Letztens war ich mit Jezuela und einem unserer Guards auf Besuch bei unserem verunfallten Mitarbeiter. Er liegt im Moment arbeitsunfähig zu Hause im Bett. Es war also ein Krankenbesuch. Wie man das eben so macht, bringt man natürlich etwas mit. Was ich nicht wusste, war, dass man zu einem Krankenbesuch ganz normale Nahrungsmittel mitbringt, also zum Beispiel Säfte und etwas zu essen. Schokolade aber ist den Geburtstagen vorbehalten. Was hatte ich gekauft? Natürlich Schokolade! Denn bei uns bringt man doch typischerweise Schokolade mit, ein Saft würde etwas verdutzt in Empfang genommen werden.
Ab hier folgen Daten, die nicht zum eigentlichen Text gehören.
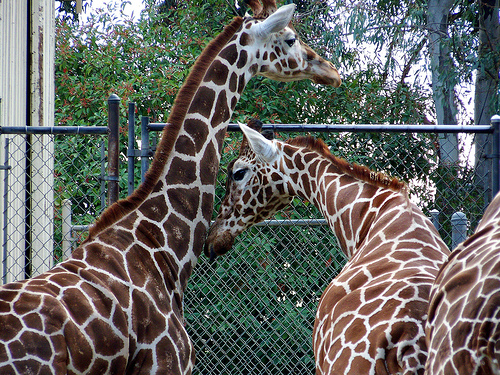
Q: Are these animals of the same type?
A: Yes, all the animals are giraffes.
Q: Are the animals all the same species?
A: Yes, all the animals are giraffes.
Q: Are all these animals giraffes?
A: Yes, all the animals are giraffes.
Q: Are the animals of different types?
A: No, all the animals are giraffes.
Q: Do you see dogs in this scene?
A: No, there are no dogs.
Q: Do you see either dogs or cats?
A: No, there are no dogs or cats.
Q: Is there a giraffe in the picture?
A: Yes, there is a giraffe.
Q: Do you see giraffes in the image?
A: Yes, there is a giraffe.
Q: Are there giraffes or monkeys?
A: Yes, there is a giraffe.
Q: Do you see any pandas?
A: No, there are no pandas.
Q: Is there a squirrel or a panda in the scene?
A: No, there are no pandas or squirrels.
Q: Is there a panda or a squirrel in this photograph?
A: No, there are no pandas or squirrels.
Jezuela hat es zum Glück noch früh genug gemerkt und hat mir gesagt, dass man zum Krankenbesuch keine Schokolade mitbringen kann. Ich war erstmal ziemlich verdutzt, aber es ist logisch: Wer hier krank ist, kann nicht arbeiten, kann also kein Geld verdienen um seine Existenz zu sichern. Im Gegensatz zu Deutschland gibt es eben keine Krankenversicherung. Daher ist ein Krankheitsfall existenzbedrohend – und das Einfachste, womit man helfen kann, sind richtige Lebensmittel.

Und was mache ich jetzt mit der Schokolade?

Nachdem wir das Haus des Verunfallten wieder verließen, war da also noch diese Schokolade in meiner Jackentasche. Jezuela und der Guard lehnten mein Angebot ab, sie gemeinsam zu verspeisen, deshalb hatte ich sie noch immer, als ich ins Taxi stieg, um zurück nach Don Bosco zu fahren. Der Taxifahrer konnte sogar Deutsch, da er eine Zeit lang im deutschsprachigen Raum gearbeitet hat. Er erzählte mir, dass er damals Dachdecker war, aber hier jetzt als Taxifahrer arbeiten muss. Dank Jezuela weiß ich, dass die Taxifahrer hier sehr gering bezahlt werden und es kaum zum Überleben reicht. Also ließ ich ihn am Ende der Fahrt das Wechselgeld behalten.

Und dann war da ja noch die Schokolade, die ich eigentlich zum Verschenken gekauft hatte. Sie allein in meinem Zimmer essen wollte ich nicht und die Salesianer sind auch nicht sie größten Schokoladenfans. Also erklärte ich ihm kurzerhand, warum ich sie übrig hatte und drückte sie ihm in die Hand. Er freute sich wahnsinnig – er hatte fünf Kinder und eine Frau zu Hause, denen er damit eine große Freude machen konnte. Aus lauter Dankbarkeit schrieb er die Nummer seines Taxis auf die Visitenkarte des Taxiunternehmens und gab sie mir. Wenn ich wiedereinmal ein Taxi bräuchte, könne ich nach speziell diesem Taxi fragen und er würde innerhalb von ein paar Minuten kommen, um mich zu fahren. Jetzt habe ich also quasi meinen persönlichen Taxifahrer. Und das dank einer Schokolade und ein bisschen Wechselgeld. Damit wären wir wieder beim Thema meines vorherigen Beitrags: Kleine Gesten.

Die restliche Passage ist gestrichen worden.